The climax of the story is your big, final battle. Not all stories involve physical fighting, but they still have some sort of major conflict or battle near the end. Matilda tricks the Trunchbull, Luke and his buddies destroy the Death Star, Dorothy melts the witch, and Harry faces off with Voldemort.
It works. I promise. Take a moment and think about some of your other favorite stories (books or movies). Most follow this structure to a certain degree. When I work on a story, I don't plan out all of these turning points ahead of time. I have an index card system where I post colored index cards on a bulletin board. As I come up with ideas for theses turning points I write them in. I don't force myself to follow this structure completely, but if I get stuck and don't know what to write next, it gives me something to think about and write towards.
|My cards with the typical story arc drawn in.|
Cards are color-coded for the different acts.
|A close-up look at some plot cards.|
I can write details on these as I move forward.
|A more linear setup. I add index cards for |
additional scenes as I begin writing the story.

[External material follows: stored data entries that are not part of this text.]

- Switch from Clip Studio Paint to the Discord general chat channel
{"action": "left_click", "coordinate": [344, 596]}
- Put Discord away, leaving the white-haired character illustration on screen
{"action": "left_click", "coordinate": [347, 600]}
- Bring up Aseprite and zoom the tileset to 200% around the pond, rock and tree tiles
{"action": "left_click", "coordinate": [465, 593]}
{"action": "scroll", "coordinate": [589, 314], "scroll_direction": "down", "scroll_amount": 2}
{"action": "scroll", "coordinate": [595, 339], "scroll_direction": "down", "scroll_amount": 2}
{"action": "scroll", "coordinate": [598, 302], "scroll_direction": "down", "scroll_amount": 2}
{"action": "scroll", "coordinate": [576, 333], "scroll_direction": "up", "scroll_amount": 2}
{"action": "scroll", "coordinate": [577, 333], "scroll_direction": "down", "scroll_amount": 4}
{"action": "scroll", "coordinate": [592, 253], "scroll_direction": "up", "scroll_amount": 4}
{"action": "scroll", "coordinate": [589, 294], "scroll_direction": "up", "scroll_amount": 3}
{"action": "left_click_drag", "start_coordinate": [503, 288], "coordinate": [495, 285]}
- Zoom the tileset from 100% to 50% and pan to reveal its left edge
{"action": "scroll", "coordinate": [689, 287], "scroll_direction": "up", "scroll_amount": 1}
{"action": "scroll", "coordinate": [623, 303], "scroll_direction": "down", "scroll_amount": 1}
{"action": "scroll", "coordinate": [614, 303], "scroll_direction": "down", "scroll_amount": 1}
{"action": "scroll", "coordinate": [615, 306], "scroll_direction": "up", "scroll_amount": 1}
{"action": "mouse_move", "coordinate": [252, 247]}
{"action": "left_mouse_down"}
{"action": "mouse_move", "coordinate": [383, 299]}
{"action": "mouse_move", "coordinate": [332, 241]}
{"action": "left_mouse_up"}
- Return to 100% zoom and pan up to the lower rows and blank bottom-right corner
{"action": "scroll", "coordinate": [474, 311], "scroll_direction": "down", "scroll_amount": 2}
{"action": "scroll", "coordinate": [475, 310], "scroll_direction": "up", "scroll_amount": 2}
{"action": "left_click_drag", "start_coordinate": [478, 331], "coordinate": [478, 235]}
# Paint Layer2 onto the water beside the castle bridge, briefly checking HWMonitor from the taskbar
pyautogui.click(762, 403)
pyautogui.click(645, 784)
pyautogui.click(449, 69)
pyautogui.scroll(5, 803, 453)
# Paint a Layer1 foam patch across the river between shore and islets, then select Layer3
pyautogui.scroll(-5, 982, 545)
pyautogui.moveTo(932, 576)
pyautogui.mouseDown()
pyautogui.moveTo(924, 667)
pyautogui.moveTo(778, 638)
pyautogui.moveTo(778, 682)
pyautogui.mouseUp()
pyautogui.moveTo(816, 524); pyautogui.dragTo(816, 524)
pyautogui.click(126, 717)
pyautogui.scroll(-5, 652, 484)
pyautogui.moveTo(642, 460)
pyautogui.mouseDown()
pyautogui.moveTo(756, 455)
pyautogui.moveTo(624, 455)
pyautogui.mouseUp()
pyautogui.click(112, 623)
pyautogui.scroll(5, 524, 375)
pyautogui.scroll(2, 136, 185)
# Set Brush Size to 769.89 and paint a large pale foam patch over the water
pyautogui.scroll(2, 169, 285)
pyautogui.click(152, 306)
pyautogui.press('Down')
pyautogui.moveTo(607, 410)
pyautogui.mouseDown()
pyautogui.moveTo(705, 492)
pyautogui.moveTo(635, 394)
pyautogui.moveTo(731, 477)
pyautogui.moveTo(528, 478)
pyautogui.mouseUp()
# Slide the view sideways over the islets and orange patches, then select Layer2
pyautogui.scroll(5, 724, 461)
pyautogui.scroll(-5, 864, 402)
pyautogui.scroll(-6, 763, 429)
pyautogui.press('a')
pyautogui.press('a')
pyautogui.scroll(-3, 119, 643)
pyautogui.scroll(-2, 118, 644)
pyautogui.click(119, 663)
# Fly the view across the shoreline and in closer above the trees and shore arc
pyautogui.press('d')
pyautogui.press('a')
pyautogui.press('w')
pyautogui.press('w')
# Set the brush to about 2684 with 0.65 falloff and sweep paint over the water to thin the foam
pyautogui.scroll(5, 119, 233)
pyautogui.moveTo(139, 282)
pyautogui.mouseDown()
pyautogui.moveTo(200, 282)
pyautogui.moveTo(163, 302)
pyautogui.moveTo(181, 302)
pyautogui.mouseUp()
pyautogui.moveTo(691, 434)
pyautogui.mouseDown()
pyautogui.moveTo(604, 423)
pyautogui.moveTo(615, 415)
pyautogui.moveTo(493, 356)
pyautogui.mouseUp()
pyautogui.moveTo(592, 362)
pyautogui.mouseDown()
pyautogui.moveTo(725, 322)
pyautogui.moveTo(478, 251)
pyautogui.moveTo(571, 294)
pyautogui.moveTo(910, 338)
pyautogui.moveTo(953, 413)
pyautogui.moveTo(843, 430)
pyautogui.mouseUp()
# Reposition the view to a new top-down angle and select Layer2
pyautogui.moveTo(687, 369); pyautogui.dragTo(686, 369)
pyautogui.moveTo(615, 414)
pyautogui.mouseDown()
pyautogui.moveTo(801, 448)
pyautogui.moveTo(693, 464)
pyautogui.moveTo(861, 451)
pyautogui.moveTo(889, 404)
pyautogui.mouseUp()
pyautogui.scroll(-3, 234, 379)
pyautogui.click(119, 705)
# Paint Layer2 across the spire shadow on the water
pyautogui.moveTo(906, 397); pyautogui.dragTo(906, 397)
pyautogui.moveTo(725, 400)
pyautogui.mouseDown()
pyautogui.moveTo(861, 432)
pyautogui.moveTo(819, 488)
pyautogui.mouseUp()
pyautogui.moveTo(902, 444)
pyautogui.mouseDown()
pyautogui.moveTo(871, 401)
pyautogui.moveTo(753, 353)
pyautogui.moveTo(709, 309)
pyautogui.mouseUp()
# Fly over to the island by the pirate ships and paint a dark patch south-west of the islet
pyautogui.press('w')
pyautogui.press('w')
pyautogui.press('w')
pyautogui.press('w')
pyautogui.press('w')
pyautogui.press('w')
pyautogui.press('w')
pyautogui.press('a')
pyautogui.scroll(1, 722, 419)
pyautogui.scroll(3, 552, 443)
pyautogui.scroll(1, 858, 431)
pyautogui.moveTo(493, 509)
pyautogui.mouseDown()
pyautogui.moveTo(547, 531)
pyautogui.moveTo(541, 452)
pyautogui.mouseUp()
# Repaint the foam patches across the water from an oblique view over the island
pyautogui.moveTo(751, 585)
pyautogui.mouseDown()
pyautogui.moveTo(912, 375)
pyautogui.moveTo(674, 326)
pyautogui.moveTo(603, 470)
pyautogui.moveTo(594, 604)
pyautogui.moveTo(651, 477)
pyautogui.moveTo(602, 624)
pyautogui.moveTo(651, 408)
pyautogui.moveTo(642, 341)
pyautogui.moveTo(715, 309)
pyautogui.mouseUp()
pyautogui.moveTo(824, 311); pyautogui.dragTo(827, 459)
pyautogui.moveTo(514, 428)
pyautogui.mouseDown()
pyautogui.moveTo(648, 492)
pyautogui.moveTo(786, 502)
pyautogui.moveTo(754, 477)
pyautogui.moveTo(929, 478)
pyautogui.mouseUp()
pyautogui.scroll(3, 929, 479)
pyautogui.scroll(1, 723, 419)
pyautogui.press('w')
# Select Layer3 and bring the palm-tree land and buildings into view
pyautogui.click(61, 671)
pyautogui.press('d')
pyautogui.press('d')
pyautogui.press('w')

Now think about getting that done in a month. Challenge your child (and/or yourself) to finish writing the first half of their story (through Act II, part 1) by November 15th. Keep in mind that Acts I and III are shorter, so they should take less than a week each. Act II is the bulk of the story, and both parts will probably take over two weeks to write. Consider printing a blank calendar and penciling in goals for completing each act. These are not hard deadlines, but merely a tool for keeping on track of where your child will want to be in order to complete their story in the thirty day time frame.
Most of all, have fun and enjoy the ride!